#### Instruksi Tugas:
Salin teks renungan tentang TOT EDS dari "Rabu, 07 Desember" sampai "selanjutnya ya? dll." tanpa perubahan apa pun.
==== Potongan Dokumen
Rabu, 07 Desember 2011

Renungan TOT EDS . . .

Dalam Kamus Besar Bahasa Indonesia , merenung mempunyai arti diam memikirkan sesuatu. Menurut pendapat saya merenung itu perlu dan penting, karena merenung sendiri mem-punyai pengertian merefleksikan apa yang telah terjadi pada diri kita, kemudian dalam diri kita timbul pertanyaan" Mengapa ya ? Kok bisa ya? Bagaimana selanjutnya ya? dll.
Ada suatu momen yang menarik ketika pelaksanaan TOT EDS Klaster 5 baru-baru ini di Makasar. Setidak-tidaknya ada 2 pernyataan yang sebenarnya harus kita renungkan bersama.
Yang pertama dari Kapus PMP. Pesan yang saya tangkap dari beliau adalah : berdirinya badan mempunyai nuansa politis, untuk itu harus dapat menunjukkan kinerja yang baik, kalau tidak maka kemungkinan akan bubar .
Yang kedua dari pak Gito (Kasi PMS LPMP Jatim). Dalam sesi tanya jawab, kira-kira mas Gito bertanya sebagai berikut : Apakah bapak yakin kegiatan pendampingan EDS selama 5 hari akan berhasil ?
Saat istirahat saya mendekati pak Gito untuk sekedar berdiskusi terkait dengan pertanyaannya. Saat asyik bercengkerama, pak Rizki datang yang membuat suasana semakin asyik. Tidak terlalu lama pak Mardjuki mendekat. Pak Mardjuki adalah trainer nasional yang juga sebagai praktisi dan juga yang paling “top” ketika menjelaskan tentang EDS & MSPD. Pak Mardjuki kita todong pertanyaan, sanggup tidak mengadakan pendampingan selama 5 hari ? Apa jawaban ? Didepan pak Gito, Pak Rizki dan saya, pak Mardjuki menjawab tidak sanggup.
========
==== Baris Data
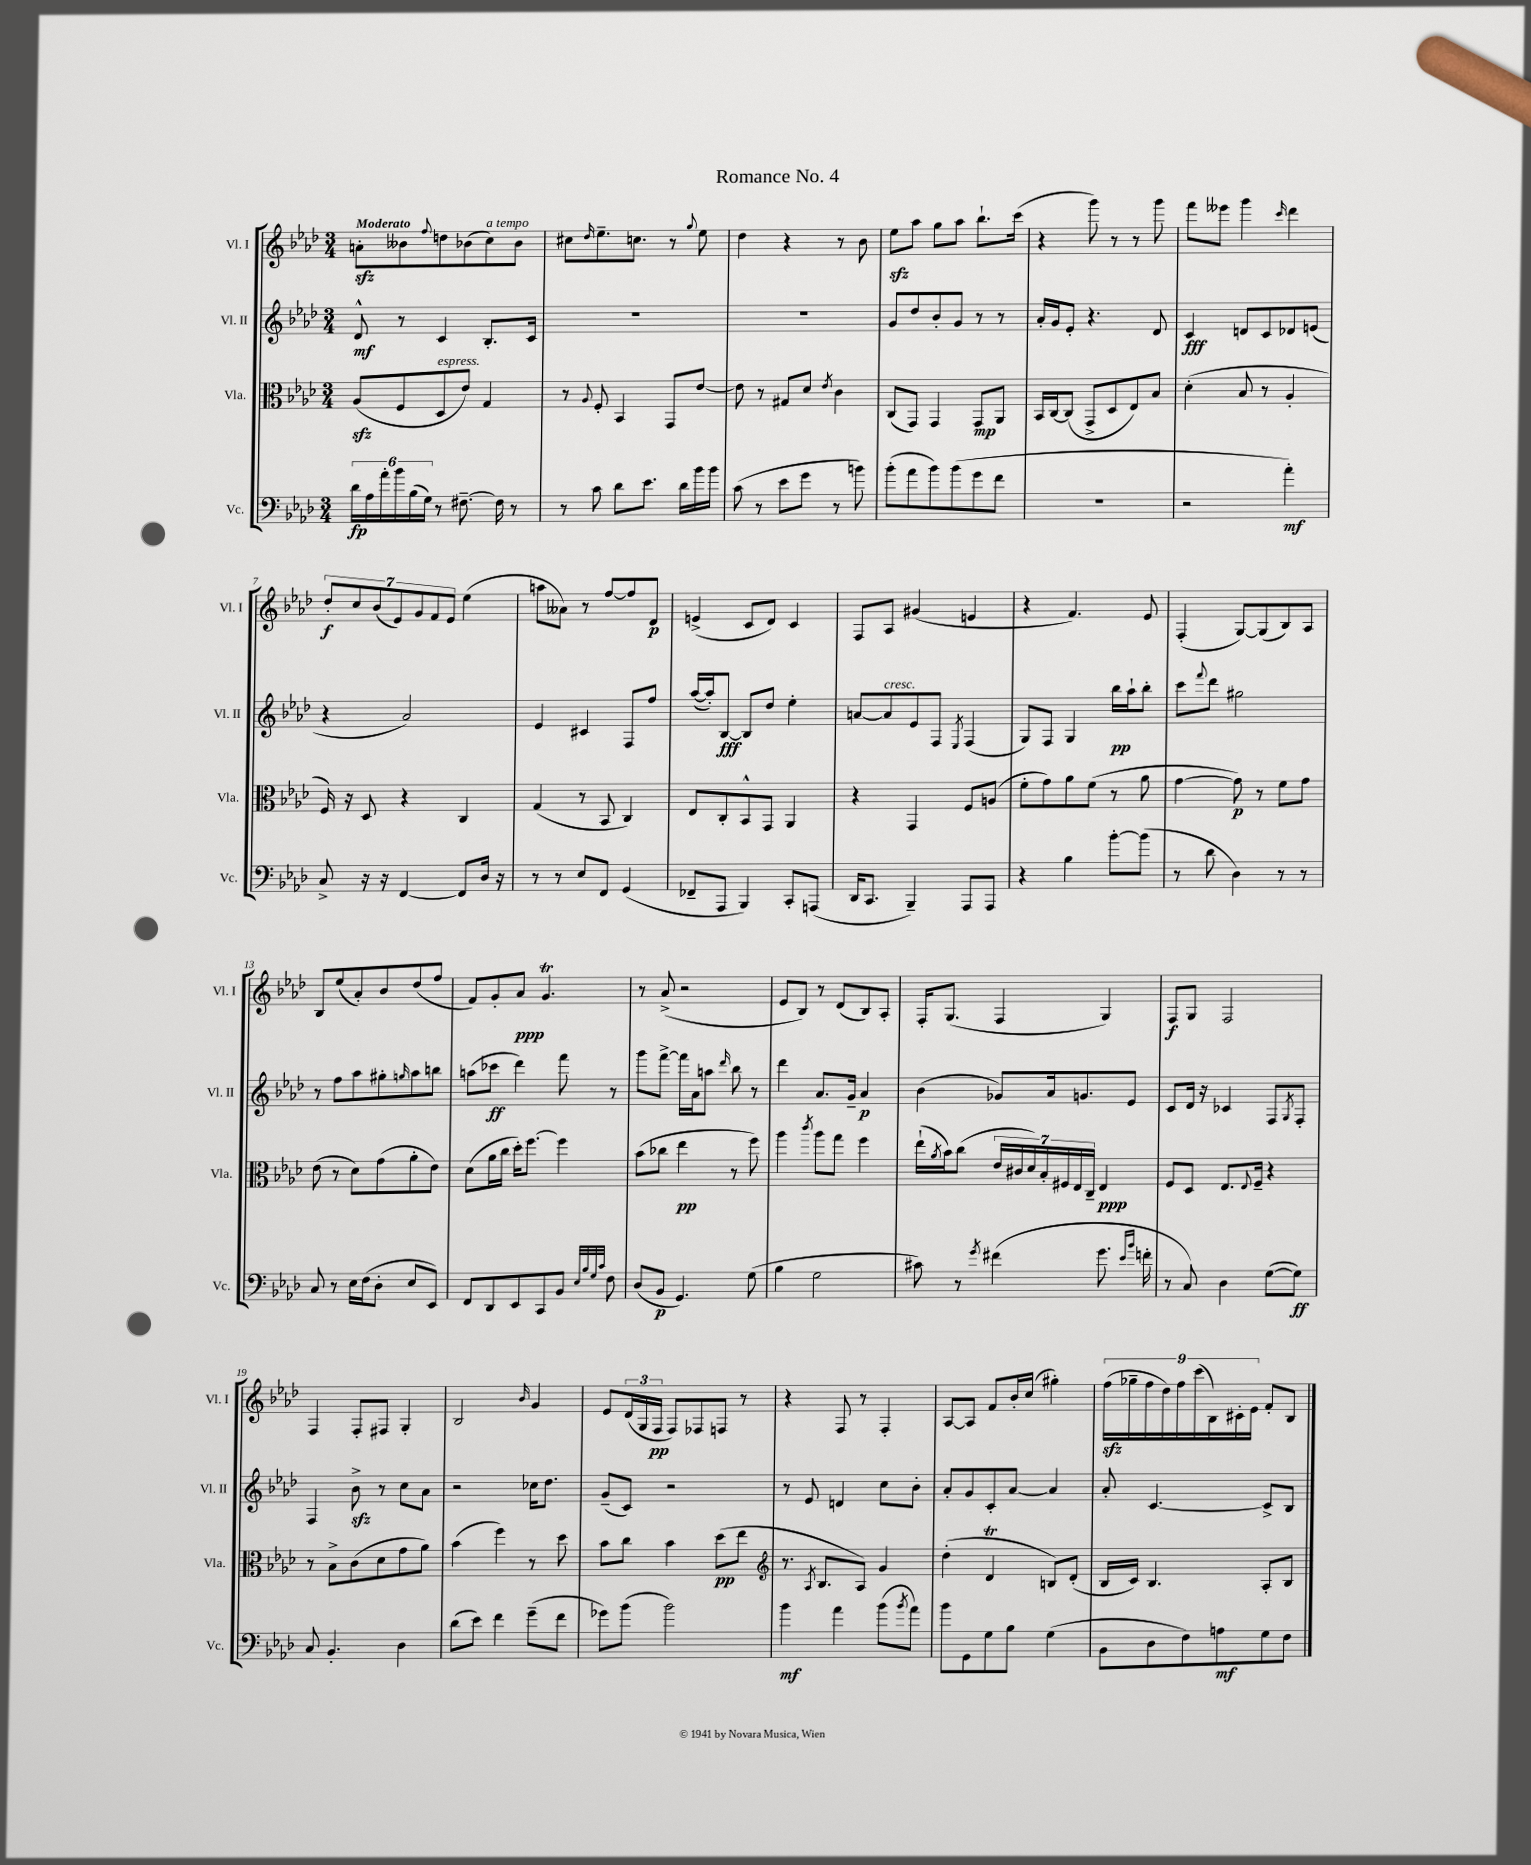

**kern	**kern	**kern	**kern
*staff4	*staff3	*staff2	*staff1
*clefF4	*clefC3	*clefG2	*clefG2
*k[b-e-a-d-]	*k[b-e-a-d-]	*k[b-e-a-d-]	*k[b-e-a-d-]
*M3/4	*M3/4	*M3/4	*M3/4
24d-	(8A-	8d-^^	8a'
24A-	.	.	.
24a-'	.	.	.
24b-	8F	8r	8b--
(24B-	.	.	.
24G)	.	.	.
.	.	.	8qqff
8r	8D-	4c	8dd
[8.F#~	8e-)	.	(8b-
.	4G	8.B-'	8cc)
16F#]	.	.	.
8r	.	.	8b-
.	.	16c	.
=	=	=	=
8r	8r	2.r	8cc#
.	8qqA-	.	16qqdd-
8c	8F'	.	8.ee-~
8d-	4BB-	.	.
.	.	.	8.cc
8.e-	.	.	.
.	8GG	.	8r
16d-	.	.	.
.	.	.	8qqgg
16b-	[8e-	.	8ee-
16b-	.	.	.
=	=	=	=
(8c	8e-]	2.r	4dd-
8r	8r	.	.
8e-	8G#	.	4r
8g	8d-	.	.
.	8qe-	.	.
8r	4c	.	8r
8b)	.	.	8b-
=	=	=	=
(8b-'	(8C	8g	8ee-
8a-	8GG)	8dd-	8aa-
8b-)	4GG	8b-'	8gg
(8b-	.	8g	8aa-
8g	8GG	8r	8.bb-`
8f	8AA-	8r	.
.	.	.	(16ccc
=	=	=	=
2.r	16BB-	16a-'	4r
.	[16C	16g	.
.	(8C]	8e-'	.
.	8GG^	4.r	8ggg)
.	8D-	.	8r
.	8E-)	.	8r
.	8B-	8d-	8ggg
=	=	=	=
2r	(4d-'	4c	8fff
.	.	.	8eee--
.	8B-	8d	4ggg
.	8r	8c	.
.	.	.	16qqccc
4a-')	4A-'	8d-	4ddd-
.	.	(8e	.
=	=	=	=
8C^	16F)	4r	14dd-'
.	16r	.	.
.	.	.	14cc
16r	8D-	.	.
.	.	.	(14b-
16r	.	.	.
.	.	.	14e-)
[4FF	4r	2a-)	.
.	.	.	14g
.	.	.	14f
.	.	.	14e-
8FF]	4C	.	(4ee-
16D-	.	.	.
16r	.	.	.
=	=	=	=
8r	(4G	4e-	8aa
8r	.	.	8a--)
8E-	8r	4c#	8r
8FF	8BB-	.	[8ff
(4GG	4C)	8F	8ff]
.	.	8ff	8d-
=	=	=	=
8FF-~	8E-	([16aa-	(4e^
.	.	16aa-'])	.
8AAA-	8C'	[8B-	.
4BBB-)	8BB-^^	8B-]	8c
.	8GG	8dd-	8d-)
8CC'	4AA-	4ee-'	4c
(8AAA	.	.	.
=	=	=	=
16DD-	4r	[8a	8F
8.CC	.	.	.
.	.	8a]	8A-
4BBB-~)	4GG	8e-	(4g#
.	.	8F	.
.	.	8qE-	.
8AAA-	8F	(4F	4e
8AAA-	(8A	.	.
=	=	=	=
4r	8f'	8G)	4r
.	8g)	8F	.
4B-	8a-	4G	4.f)
.	(8f	.	.
[8b-'	8r	16bb-	.
.	.	16aa-`	.
(8b-]	8a-	8bb-'	8e-
=	=	=	=
8r	[4g	8ccc	(4F'
.	.	8qqfff	.
8d-	.	8ddd-	.
4D-)	8g])	2gg#	[8G)
.	8r	.	(8G]
8r	8f	.	8B-)
8r	8g	.	8A-
=	=	=	=
8C	(8e-	8r	8B-
8r	8r	8ff	(8ee-
16E-	8d-)	8aa-	8a-')
(16F	.	.	.
8D-'	(8g	8gg#'	8b-
.	.	16qqgg	.
8E-	8a-'	8aa-	(8dd-
8EE-)	8e-)	8bb	8ff
=	=	=	=
8FF	(8d-	(8aa	8f)
8DD-	16a-	8ccc-	8g'
.	16cc	.	.
8EE-	16dd-')	4ddd-)	8a-
.	[8.ff	.	.
8CC	.	.	4.g
8BB-	4ff]	8fff	.
32qqE-	.	.	.
32qqB-	.	.	.
32qqG	.	.	.
32qqc	.	.	.
8F	.	8r	.
=	=	=	=
(8D-	(8b-	8ggg	8r
8BB-	8cc-	[8fff^	(8a-^
4.GG)	4ee-	16fff]	2r
.	.	16a-	.
.	.	8aa	.
.	.	16qqddd-	.
.	8r	8bb-	.
(8G	8ff)	8r	.
=	=	=	=
4B-	4aa-	4ddd-	8e-
.	.	.	8B-)
.	8qccc	.	.
2G	8aa-	8.a-	8r
.	8gg	.	(8d-
.	.	16g~	.
.	4ff	4a-	8B-)
.	.	.	8A-'
=	=	=	=
8c#)	(16ee-`	(4b-	16F'
.	8qa-	.	.
.	16b-)	.	(8.G
8r	(8cc	.	.
8qg	.	.	.
(4f#	28e-	8g-)	4F
.	28c#	.	.
.	28d-)	.	.
.	28B-'	.	.
.	.	16a-	.
.	28F#	.	.
.	28E-	.	.
.	.	8.g	.
.	28C~	.	.
8.g	4E-	.	4G)
.	.	8e-	.
16qqe-	.	.	.
16qqb-	.	.	.
16f'	.	.	.
=	=	=	=
8r	8F	8c	8F
8C)	8D-	16d-	8G
.	.	16r	.
4D-	8.E-	4c-	2F
.	8qqE-	.	.
.	16F~	.	.
([8G	4r	8F	.
.	.	8qG	.
8G])	.	8F'	.
=	=	=	=
8C	8r	4F	4F
4.BB-'	8B-^	.	.
.	(8c	8b-^	8F'
.	8d-	8r	8F#
4D-	8g	8cc	4G'
.	8a-)	8a-	.
=	=	=	=
(8d-	(4b-	2r	2B-
8e-)	.	.	.
4f	4ff)	.	.
.	.	.	16qqb-
(8g~	8r	16cc-	4g
.	.	8.dd-	.
8f	8dd-	.	.
=	=	=	=
8g-)	8b-	(8g~	8e-
(8b-	8cc	8c)	(24d-
.	.	.	24G
.	.	.	24F
2b-)	4b-	2r	8F)
.	.	.	8F-
.	(8dd-	.	8F
.	8ee-	.	8r
=	=	=	=
*	*clefG2	*	*
4b-	8.r	8r	4r
.	.	8e-	.
.	8qA-	.	.
.	8.B-	.	.
4a-	.	4d	8F
.	8A-)	.	8r
(8b-	4g	8cc	4F'
8qb-	.	.	.
8a-)	.	8b-'	.
=	=	=	=
8b-	(4dd-'	8a-'	[8A-
8GG	.	8g	8A-]
8G	4d-	8c'	8f
8B-	.	[8a-	16b-'
.	.	.	(16cc
(4G	8B)	4a-]	4gg#')
.	(8d-'	.	.
=	=	=	=
8BB-	16B-	8a-'	(18ff
.	.	.	18gg-~
.	16c)	.	.
.	.	.	18ff
8D-	4.B-	[4.c	.
.	.	.	18dd-)
.	.	.	18ff
8F)	.	.	.
.	.	.	(18ccc
.	.	.	18B-)
8A	.	.	.
.	.	.	18c#'
.	.	.	18e-
8G	8A-'	8c^]	8f'
8F	8B-	8B-	8B-
==	==	==	==
*-	*-	*-	*-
========
#### Jawaban Lengkap:
Rabu, 07 Desember 2011

Renungan TOT EDS . . .

Dalam Kamus Besar Bahasa Indonesia , merenung mempunyai arti diam memikirkan sesuatu. Menurut pendapat saya merenung itu perlu dan penting, karena merenung sendiri mem-punyai pengertian merefleksikan apa yang telah terjadi pada diri kita, kemudian dalam diri kita timbul pertanyaan" Mengapa ya ? Kok bisa ya? Bagaimana selanjutnya ya? dll.